Unos pocos años antes de enfermar de cáncer, y contemplar mi propia mortalidad, traté de salvar a un pajarito de morir. Lo encontré afuera del jardín, estaba tirado, silbaba débilmente y tenía los ojos cerrados. Sus padres no le hacían caso, supongo que tenían buenas razones; la naturaleza es sabia y es cruel, los monstruos saben cuándo abandonar a sus vástagos.
Pero yo me sentí más fuerte que la naturaleza, me sentí el hombre que determina su entorno, como el protagonista leñador y macho de alguna novela de Knut Hamsun; alcé el pajarito y lo metí a la casa (ejemplo de mis tremendos músculos), creyendo que internet y un hogar serían suficientes para salvarlo.
Envolví al pájaro caído en periódico, también en papel, para que no perdiera el calor. Le preparé una solución especial de pan y agua con la que pretendí alimentarlo. Lo coloqué en un lugar alto para que la Nico no pudiera alcanzarlo, pero no fue necesario, para mi desconcierto, su curiosidad se acabó muy pronto.
La curiosidad de Nico se convierte en una fuerza imposible cuando otros animales se han metido a mi casa: mariposas negras, murciélagos, ranas, una víbora, algunos saltamontes, mis amigos, mi sobrina y su mamá, mis suegros (perdón), mi mamá y mi hermano (ellos sabrán perdonarme), algunas visitas (perdón otra vez).
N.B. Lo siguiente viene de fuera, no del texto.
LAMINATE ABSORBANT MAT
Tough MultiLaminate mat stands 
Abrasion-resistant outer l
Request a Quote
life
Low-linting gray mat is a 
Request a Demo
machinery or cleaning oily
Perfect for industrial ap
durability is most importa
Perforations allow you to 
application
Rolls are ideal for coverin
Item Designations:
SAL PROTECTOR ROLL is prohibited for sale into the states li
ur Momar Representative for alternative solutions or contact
Los persigue, los caza para pedir caricias en la panza, los huele insistentemente para recoger las historias de otros tiempos, otras naciones. Juegas con ellos para aprender. El pájaro, sin embargo, no tenía historia alguna qué ofrecerle.
La naturaleza es sabia, también es cruel (hay un placer salvaje en ver el discovery channel de madrugada) y sabe cuándo dejar ir a los que se mueren para que penetren la tierra, regresen a ella como una memoria.
Cuando vi que mis esfuerzos tenían poco resultado, dos días después (me levantaba emocionadísimo para irlo a ver, como niño que espera un regalo de Santa), lo saqué de nuevo y lo dejé cerca de unas macetas porque leí en algún lugar que un pajarillo así: abandonado a su suerte, pudo partir de un error de los padres, un accidente, y quizás si lo escuchaban, podrían alimentarlo.
El problema primordial, creo, es que el pájaro no quería alimentarse con lo que yo le daba.
No pude dejarlo afuera más de unas horas porque era invierno, y se iba a morir de frío, y empecé a sentir culpa. La culpa iba más allá de jugar con la vida del animal, porque ya incluía mi soberbia, mi pretendida e inventadísima capacidad de interrumpir un proceso natural, sea cual fuera este: la selección cruel de los padres, un accidente o la tierra misma que está reclamando un fragmento de su memoria.
El pajarillo, como era de esperarse, murió. Nico no entendió por qué me puse a chillar ese día y, unos años después, luego de un camino de sufrimiento (pero también de alegrías que son tan luminosas que los ojos arden) creo que tampoco termino de entender por qué lloré.
Quizás sería más sincero decirme que lloré porque no pude ganarle a un proceso.
Pienso a menudo en ello, como si otra persona (un doppelgänger medio asquerosillo) hubiera interpretado estas escenas, como si me estuviera contando una alegoría a través de un espectro pasado. Pero la historia del pájaro no tiene sentido alguno, no resuelve la vida de nadie, solo cuenta un dolor estúpido porque no pude vencer a la tierra, a la naturaleza, y a la muerte. Y porque genuinamente creí que podría hacerlo.
Si hoy me encontrara con otro pájaro en la misma situación: caído afuera del escalón de la puerta principal, en el garage, probablemente lo levantaría y lo dejaría bajo un árbol. Abandonaría el intento de interrumpir el proceso, mi única intervención sería depositarlo sobre una tierra amable.
Entonces, ojalá, vendrán sus padres por él o tal vez no, pero igual que mi primer gorrión muerto, terminaría por desintegrarse en partículas de polvo para alimentar a sus hermanos, a sus padres, a sus enemigos, a una familia honorable de gusanos que fertilizan la tierra, a las jacarandas y sus espíritus púrpuras -the jacaranda radical dreamers-, a los fósiles de los dinosaurios que todavía persisten y no quieren dejar de vagar, incorpóreos y colosales, en la tierra a pesar de la ambición del petróleo, a las hormigas que también necesitan un poco de proteína, a los caníbales, a los depredadores, a los hongos que huelen extraño, a las orejas de mi perra que recoge todos los olores, en todos los paseos, y supo desde mucho antes que yo, cuando apenas era un cachorro, el fin natural, el orden y el caos determinante de todas las cosas. Amén.